Today there is a new treat in store. It is announced that there will be a new teaching series for the church. We will be looking at the Old Testament book of Joshua!! His hand goes up and he cries out with joy; “Who said my name? Here I am!”

Have they thought this through I wonder? Do they realise that for the next few weeks, a loud cry will be heard every time they mention my son’s namesake in their preaching? That to hear his name spoken through a microphone is the height of excitement for my son? At least everyone who teaches in this series can be assured of an enthusiastic response when they get up to speak. And for Joshua it will only confirm how important he is to us all.

Joshua brings life everywhere that he goes. He enhances every moment and shares his enjoyment willingly with others. He never fails to react or respond to the endless things that make him happy. Everyone needs a Joshua to remind them of the wonder of life. And Joshua needs a sofa to spread his message.

Picnic in the Square

What could be nicer than a picnic in an idyllic French village? We sat down at the end of a long wooden table in the village square. The locals were warm and friendly. Stalls sold local produce and an increasing numbers of families arrived to enjoy what was fast becoming a communal lunch.

The picnic I’d hastily thrown together that morning was unimaginative. We livened it up with some fresh pastries from the stalls but all knew that our lunch was shabby in comparison to what other families were tucking into.

On reflection, remaining at what was fast becoming a food festival was probably a mistake. So bowled over were we by the occasion and atmosphere, we forgot what type of family ours was. Josh’s limited capacity for socialising, the midday sun and the scent of food were a recipe for disaster.

A French family came and sat next to us. Our soggy sandwiches seemed even less appealing now that their bottomless cool box had arrived, filled with delights which left my children faint with admiration. Josh was mesmerised.

Symptomatic of Angelman’s, Joshua constantly dribbled and always had a wet chin and mouth. On this occasion he drooled. Copiously. Every mouthful the neighbouring family took and every item they brought out of their box made him salivate more; drool ran down his chin and onto his clothes. The sandwich that he’d just eaten, coupled with a chocolate bar, gave his saliva a brown hue. For those who’d not yet shared a meal with Josh – and for some who had – this was somewhat off putting. However, our new neighbours seemed unperturbed. I relaxed.

Never lower your guard is a mantra that should be adopted by parents of children with Angelman’s Syndrome. Olli and Sam began to argue and Andy and I both turned our attention to them. Meanwhile, Joshua shuffled closer to the family next door and reached his hand into their cool box with characteristic speed. We turned back to see our 8 year old chewing on a chicken leg and a couple of cakes.
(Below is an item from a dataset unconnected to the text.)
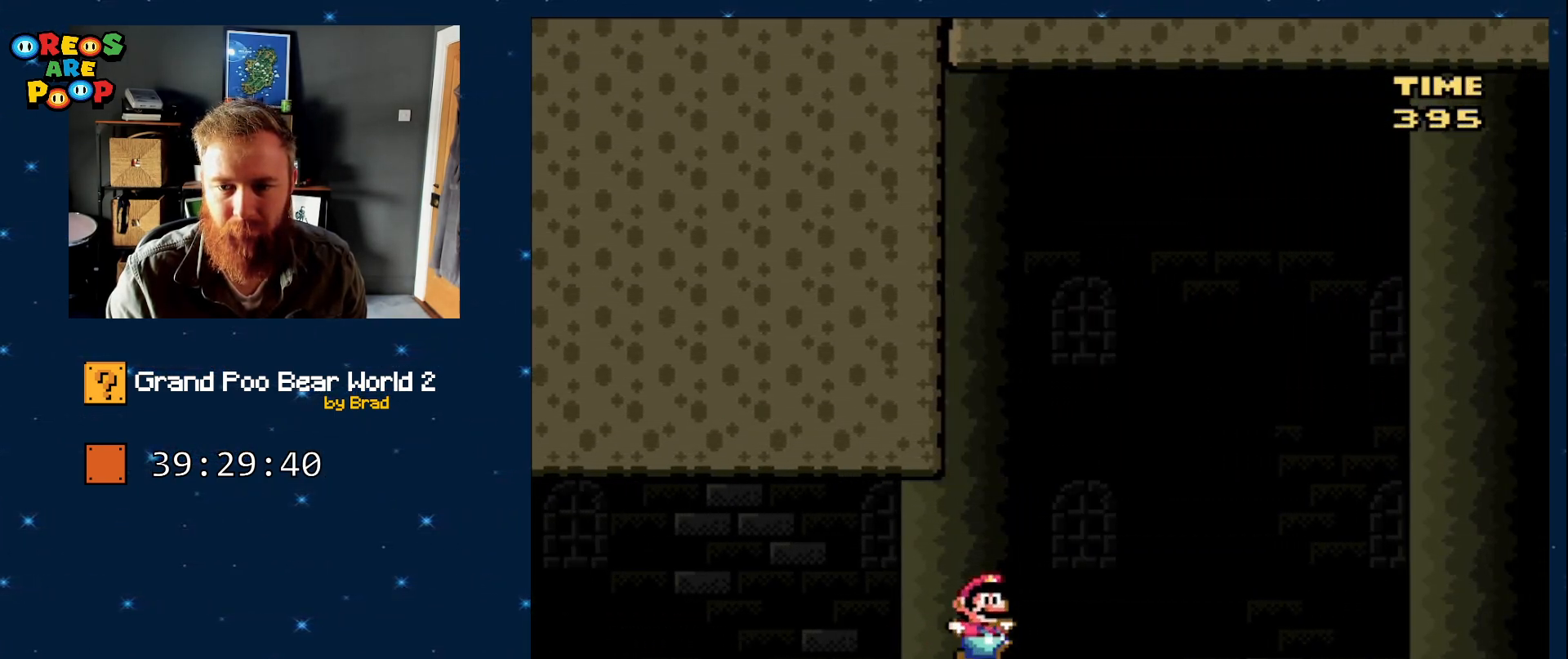
{"buttons": ["B", "Y", "DPAD_RIGHT"], "events": []}
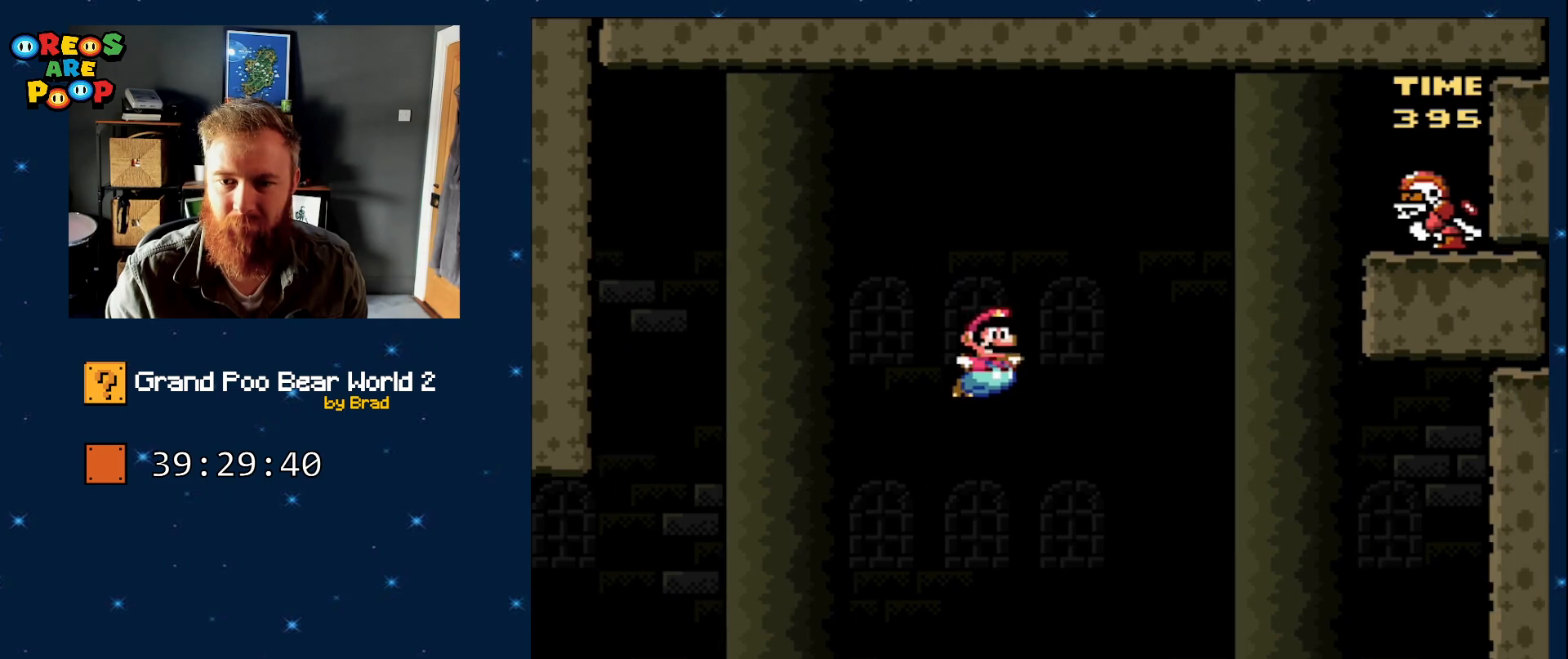
{"buttons": [], "events": [[17, "DPAD_RIGHT", "up"], [83, "B", "up"], [167, "Y", "up"]]}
My memory plays back in slow motion. Andy’s arm reaching out to stop Josh from taking any more food….Josh’s screams of objection filling the afternoon air….cake and chicken spluttering from his mouth and splattering the table and our neighbours…. faces frozen in horror. We had become actors on a stage and the village was the audience.

Whilst Andy struggled to get Josh into his buggy, one final attempt for food was made and drinks were knocked over the whole family. Oblivious to it all, Olli continued to tell us what Samuel had done wrong whilst Samuel, at 18 months, didn’t care less. We exited.

I still remember the mother’s face. It’s fixed in my mind, just as it remained fixed as we left the once peaceful French square. As I recount this, I wonder whether there is a French family who tell the story of that communal lunch. Remembering the mad English family and the son who pinched their picnic one summer’s day.

Borders

A constant challenge in our family life was to find an activity that we could all enjoy together. I fervently sought out places we could visit where all three boys would have their developmental needs, likes and dislikes, met.

One memorable day, I put them all into the car and set off for Borders. My plan was to spend time amongst the children’s books before drinks and cake in the cafe. Past experience had shown me that Josh would manage about 15 minutes in the book department as long as he knew a cake would follow. This was long enough for all three to choose a book.

Things began well. The car journey was calm and we were able to park close to the store. We didn’t enter Borders quietly; the younger boys were prone to hyper chat when excited and Joshua was prone to shouting. As our presence was duly noted by staff and customers, I realised that to reach the books we needed to pass the stairs and the stairs led up to the cafe. My strategy was fatally flawed.

The approach to the back of the store was immediately foiled by Joshua’s dash for the central staircase. I called. He responded by sitting down on the 4^th step and refusing to move. He was loud. He was angry. He was in control. I didn’t want him to get his own way but the volume of his protests and the attention it drew made it too difficult for me. I hurried all three boys upstairs and joined the queue for drink and cake.

I reassured the younger two that books would follow and explained to Josh that we would eat now and THEN look at books. As I reiterated this, he angrily pulled the hair of the lady in front and shouted a bit more for good measure.

Peace descended and we sat and ate our cake. I successfully stopped Josh from pinching cakes off neighbouring tables and we were soon able to return to the ground floor for books.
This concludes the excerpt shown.